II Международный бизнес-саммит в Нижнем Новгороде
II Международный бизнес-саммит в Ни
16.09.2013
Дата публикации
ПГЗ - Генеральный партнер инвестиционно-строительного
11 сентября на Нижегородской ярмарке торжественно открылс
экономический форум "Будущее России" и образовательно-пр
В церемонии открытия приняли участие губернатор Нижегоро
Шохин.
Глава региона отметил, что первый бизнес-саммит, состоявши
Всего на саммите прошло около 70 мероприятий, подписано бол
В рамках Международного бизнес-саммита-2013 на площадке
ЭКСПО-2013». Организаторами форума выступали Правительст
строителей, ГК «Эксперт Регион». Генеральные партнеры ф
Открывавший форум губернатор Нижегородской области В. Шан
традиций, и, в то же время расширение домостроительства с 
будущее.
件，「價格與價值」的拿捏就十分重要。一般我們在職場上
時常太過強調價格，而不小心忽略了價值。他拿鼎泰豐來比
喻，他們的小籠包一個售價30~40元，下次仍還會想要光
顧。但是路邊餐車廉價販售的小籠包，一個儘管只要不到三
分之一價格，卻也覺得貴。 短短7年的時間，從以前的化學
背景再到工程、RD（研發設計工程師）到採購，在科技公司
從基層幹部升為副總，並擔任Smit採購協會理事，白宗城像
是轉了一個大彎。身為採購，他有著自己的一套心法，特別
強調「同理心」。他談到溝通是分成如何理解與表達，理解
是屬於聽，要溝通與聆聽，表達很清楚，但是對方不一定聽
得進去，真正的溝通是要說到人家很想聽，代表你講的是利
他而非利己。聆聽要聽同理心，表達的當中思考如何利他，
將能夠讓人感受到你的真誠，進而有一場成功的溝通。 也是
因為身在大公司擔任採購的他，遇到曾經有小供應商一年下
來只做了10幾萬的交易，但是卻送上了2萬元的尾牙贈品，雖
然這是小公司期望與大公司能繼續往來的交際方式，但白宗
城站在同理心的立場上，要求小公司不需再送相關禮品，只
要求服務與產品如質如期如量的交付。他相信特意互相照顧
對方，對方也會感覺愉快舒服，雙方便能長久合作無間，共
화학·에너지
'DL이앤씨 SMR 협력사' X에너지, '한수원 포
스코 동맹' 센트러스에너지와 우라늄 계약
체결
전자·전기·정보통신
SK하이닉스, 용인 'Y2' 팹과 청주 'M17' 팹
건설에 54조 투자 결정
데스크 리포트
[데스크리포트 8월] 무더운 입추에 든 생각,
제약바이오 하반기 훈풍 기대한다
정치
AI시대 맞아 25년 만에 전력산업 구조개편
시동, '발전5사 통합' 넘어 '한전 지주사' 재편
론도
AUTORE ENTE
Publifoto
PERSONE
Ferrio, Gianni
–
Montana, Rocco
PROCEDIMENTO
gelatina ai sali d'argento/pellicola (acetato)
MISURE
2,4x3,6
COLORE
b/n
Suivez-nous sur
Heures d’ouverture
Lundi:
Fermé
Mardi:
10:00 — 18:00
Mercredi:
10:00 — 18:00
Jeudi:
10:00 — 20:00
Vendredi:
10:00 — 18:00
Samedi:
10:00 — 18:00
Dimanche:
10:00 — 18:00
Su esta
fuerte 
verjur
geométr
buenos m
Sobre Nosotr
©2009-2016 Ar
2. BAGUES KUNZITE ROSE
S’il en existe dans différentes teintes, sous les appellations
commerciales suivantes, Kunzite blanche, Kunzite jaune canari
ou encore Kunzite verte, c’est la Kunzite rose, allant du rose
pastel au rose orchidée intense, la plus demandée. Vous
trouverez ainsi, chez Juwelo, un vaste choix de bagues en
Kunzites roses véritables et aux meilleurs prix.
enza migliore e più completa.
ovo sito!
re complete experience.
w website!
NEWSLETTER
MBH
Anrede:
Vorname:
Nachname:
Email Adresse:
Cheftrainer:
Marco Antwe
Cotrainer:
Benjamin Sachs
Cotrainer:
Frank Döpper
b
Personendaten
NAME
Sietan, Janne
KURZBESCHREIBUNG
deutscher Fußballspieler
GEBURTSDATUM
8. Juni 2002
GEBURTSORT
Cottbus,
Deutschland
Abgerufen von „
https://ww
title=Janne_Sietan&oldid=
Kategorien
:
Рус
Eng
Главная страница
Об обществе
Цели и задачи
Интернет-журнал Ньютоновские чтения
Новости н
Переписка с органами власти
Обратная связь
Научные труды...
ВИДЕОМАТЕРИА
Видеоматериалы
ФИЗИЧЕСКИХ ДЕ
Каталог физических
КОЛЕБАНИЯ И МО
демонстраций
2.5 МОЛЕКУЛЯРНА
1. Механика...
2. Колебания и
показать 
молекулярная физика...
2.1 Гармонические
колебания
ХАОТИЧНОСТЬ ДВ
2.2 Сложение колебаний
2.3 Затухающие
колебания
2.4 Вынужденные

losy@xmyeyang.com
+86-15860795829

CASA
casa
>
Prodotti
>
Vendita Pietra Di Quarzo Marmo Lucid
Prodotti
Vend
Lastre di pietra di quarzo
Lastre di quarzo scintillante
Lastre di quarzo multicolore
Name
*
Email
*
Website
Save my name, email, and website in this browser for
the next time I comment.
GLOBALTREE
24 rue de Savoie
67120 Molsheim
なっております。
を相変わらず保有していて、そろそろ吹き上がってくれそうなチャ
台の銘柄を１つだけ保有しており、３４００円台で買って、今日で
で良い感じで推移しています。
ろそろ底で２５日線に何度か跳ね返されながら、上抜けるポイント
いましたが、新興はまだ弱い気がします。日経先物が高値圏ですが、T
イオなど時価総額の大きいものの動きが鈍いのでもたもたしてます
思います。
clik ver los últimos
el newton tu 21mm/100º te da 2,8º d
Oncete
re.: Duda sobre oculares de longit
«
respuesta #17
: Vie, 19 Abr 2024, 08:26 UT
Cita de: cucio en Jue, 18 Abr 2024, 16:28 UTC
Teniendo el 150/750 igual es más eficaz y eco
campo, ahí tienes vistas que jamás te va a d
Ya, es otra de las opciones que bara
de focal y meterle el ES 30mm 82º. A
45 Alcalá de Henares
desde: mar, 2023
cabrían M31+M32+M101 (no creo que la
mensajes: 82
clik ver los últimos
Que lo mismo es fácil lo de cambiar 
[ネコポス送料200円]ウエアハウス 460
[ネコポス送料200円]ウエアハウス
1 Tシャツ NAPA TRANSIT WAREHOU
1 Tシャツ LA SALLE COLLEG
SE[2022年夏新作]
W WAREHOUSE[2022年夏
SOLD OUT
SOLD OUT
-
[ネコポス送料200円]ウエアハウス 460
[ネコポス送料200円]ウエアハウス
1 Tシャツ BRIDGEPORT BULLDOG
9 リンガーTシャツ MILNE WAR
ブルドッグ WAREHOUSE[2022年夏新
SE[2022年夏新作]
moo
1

================

- What you will do
Reproduce every record exactly, line by line.

- Written reply
II Международный бизнес-саммит в Нижнем Новгороде
II Международный бизнес-саммит в Ни
16.09.2013
Дата публикации
ПГЗ - Генеральный партнер инвестиционно-строительного
11 сентября на Нижегородской ярмарке торжественно открылс
экономический форум "Будущее России" и образовательно-пр
В церемонии открытия приняли участие губернатор Нижегоро
Шохин.
Глава региона отметил, что первый бизнес-саммит, состоявши
Всего на саммите прошло около 70 мероприятий, подписано бол
В рамках Международного бизнес-саммита-2013 на площадке
ЭКСПО-2013». Организаторами форума выступали Правительст
строителей, ГК «Эксперт Регион». Генеральные партнеры ф
Открывавший форум губернатор Нижегородской области В. Шан
традиций, и, в то же время расширение домостроительства с 
будущее.
件，「價格與價值」的拿捏就十分重要。一般我們在職場上
時常太過強調價格，而不小心忽略了價值。他拿鼎泰豐來比
喻，他們的小籠包一個售價30~40元，下次仍還會想要光
顧。但是路邊餐車廉價販售的小籠包，一個儘管只要不到三
分之一價格，卻也覺得貴。 短短7年的時間，從以前的化學
背景再到工程、RD（研發設計工程師）到採購，在科技公司
從基層幹部升為副總，並擔任Smit採購協會理事，白宗城像
是轉了一個大彎。身為採購，他有著自己的一套心法，特別
強調「同理心」。他談到溝通是分成如何理解與表達，理解
是屬於聽，要溝通與聆聽，表達很清楚，但是對方不一定聽
得進去，真正的溝通是要說到人家很想聽，代表你講的是利
他而非利己。聆聽要聽同理心，表達的當中思考如何利他，
將能夠讓人感受到你的真誠，進而有一場成功的溝通。 也是
因為身在大公司擔任採購的他，遇到曾經有小供應商一年下
來只做了10幾萬的交易，但是卻送上了2萬元的尾牙贈品，雖
然這是小公司期望與大公司能繼續往來的交際方式，但白宗
城站在同理心的立場上，要求小公司不需再送相關禮品，只
要求服務與產品如質如期如量的交付。他相信特意互相照顧
對方，對方也會感覺愉快舒服，雙方便能長久合作無間，共
화학·에너지
'DL이앤씨 SMR 협력사' X에너지, '한수원 포
스코 동맹' 센트러스에너지와 우라늄 계약
체결
전자·전기·정보통신
SK하이닉스, 용인 'Y2' 팹과 청주 'M17' 팹
건설에 54조 투자 결정
데스크 리포트
[데스크리포트 8월] 무더운 입추에 든 생각,
제약바이오 하반기 훈풍 기대한다
정치
AI시대 맞아 25년 만에 전력산업 구조개편
시동, '발전5사 통합' 넘어 '한전 지주사' 재편
론도
AUTORE ENTE
Publifoto
PERSONE
Ferrio, Gianni
–
Montana, Rocco
PROCEDIMENTO
gelatina ai sali d'argento/pellicola (acetato)
MISURE
2,4x3,6
COLORE
b/n
Suivez-nous sur
Heures d’ouverture
Lundi:
Fermé
Mardi:
10:00 — 18:00
Mercredi:
10:00 — 18:00
Jeudi:
10:00 — 20:00
Vendredi:
10:00 — 18:00
Samedi:
10:00 — 18:00
Dimanche:
10:00 — 18:00
Su esta
fuerte 
verjur
geométr
buenos m
Sobre Nosotr
©2009-2016 Ar
2. BAGUES KUNZITE ROSE
S’il en existe dans différentes teintes, sous les appellations
commerciales suivantes, Kunzite blanche, Kunzite jaune canari
ou encore Kunzite verte, c’est la Kunzite rose, allant du rose
pastel au rose orchidée intense, la plus demandée. Vous
trouverez ainsi, chez Juwelo, un vaste choix de bagues en
Kunzites roses véritables et aux meilleurs prix.
enza migliore e più completa.
ovo sito!
re complete experience.
w website!
NEWSLETTER
MBH
Anrede:
Vorname:
Nachname:
Email Adresse:
Cheftrainer:
Marco Antwe
Cotrainer:
Benjamin Sachs
Cotrainer:
Frank Döpper
b
Personendaten
NAME
Sietan, Janne
KURZBESCHREIBUNG
deutscher Fußballspieler
GEBURTSDATUM
8. Juni 2002
GEBURTSORT
Cottbus,
Deutschland
Abgerufen von „
https://ww
title=Janne_Sietan&oldid=
Kategorien
:
Рус
Eng
Главная страница
Об обществе
Цели и задачи
Интернет-журнал Ньютоновские чтения
Новости н
Переписка с органами власти
Обратная связь
Научные труды...
ВИДЕОМАТЕРИА
Видеоматериалы
ФИЗИЧЕСКИХ ДЕ
Каталог физических
КОЛЕБАНИЯ И МО
демонстраций
2.5 МОЛЕКУЛЯРНА
1. Механика...
2. Колебания и
показать 
молекулярная физика...
2.1 Гармонические
колебания
ХАОТИЧНОСТЬ ДВ
2.2 Сложение колебаний
2.3 Затухающие
колебания
2.4 Вынужденные

losy@xmyeyang.com
+86-15860795829

CASA
casa
>
Prodotti
>
Vendita Pietra Di Quarzo Marmo Lucid
Prodotti
Vend
Lastre di pietra di quarzo
Lastre di quarzo scintillante
Lastre di quarzo multicolore
Name
*
Email
*
Website
Save my name, email, and website in this browser for
the next time I comment.
GLOBALTREE
24 rue de Savoie
67120 Molsheim
なっております。
を相変わらず保有していて、そろそろ吹き上がってくれそうなチャ
台の銘柄を１つだけ保有しており、３４００円台で買って、今日で
で良い感じで推移しています。
ろそろ底で２５日線に何度か跳ね返されながら、上抜けるポイント
いましたが、新興はまだ弱い気がします。日経先物が高値圏ですが、T
イオなど時価総額の大きいものの動きが鈍いのでもたもたしてます
思います。
clik ver los últimos
el newton tu 21mm/100º te da 2,8º d
Oncete
re.: Duda sobre oculares de longit
«
respuesta #17
: Vie, 19 Abr 2024, 08:26 UT
Cita de: cucio en Jue, 18 Abr 2024, 16:28 UTC
Teniendo el 150/750 igual es más eficaz y eco
campo, ahí tienes vistas que jamás te va a d
Ya, es otra de las opciones que bara
de focal y meterle el ES 30mm 82º. A
45 Alcalá de Henares
desde: mar, 2023
cabrían M31+M32+M101 (no creo que la
mensajes: 82
clik ver los últimos
Que lo mismo es fácil lo de cambiar 
[ネコポス送料200円]ウエアハウス 460
[ネコポス送料200円]ウエアハウス
1 Tシャツ NAPA TRANSIT WAREHOU
1 Tシャツ LA SALLE COLLEG
SE[2022年夏新作]
W WAREHOUSE[2022年夏
SOLD OUT
SOLD OUT
-
[ネコポス送料200円]ウエアハウス 460
[ネコポス送料200円]ウエアハウス
1 Tシャツ BRIDGEPORT BULLDOG
9 リンガーTシャツ MILNE WAR
ブルドッグ WAREHOUSE[2022年夏新
SE[2022年夏新作]
moo
1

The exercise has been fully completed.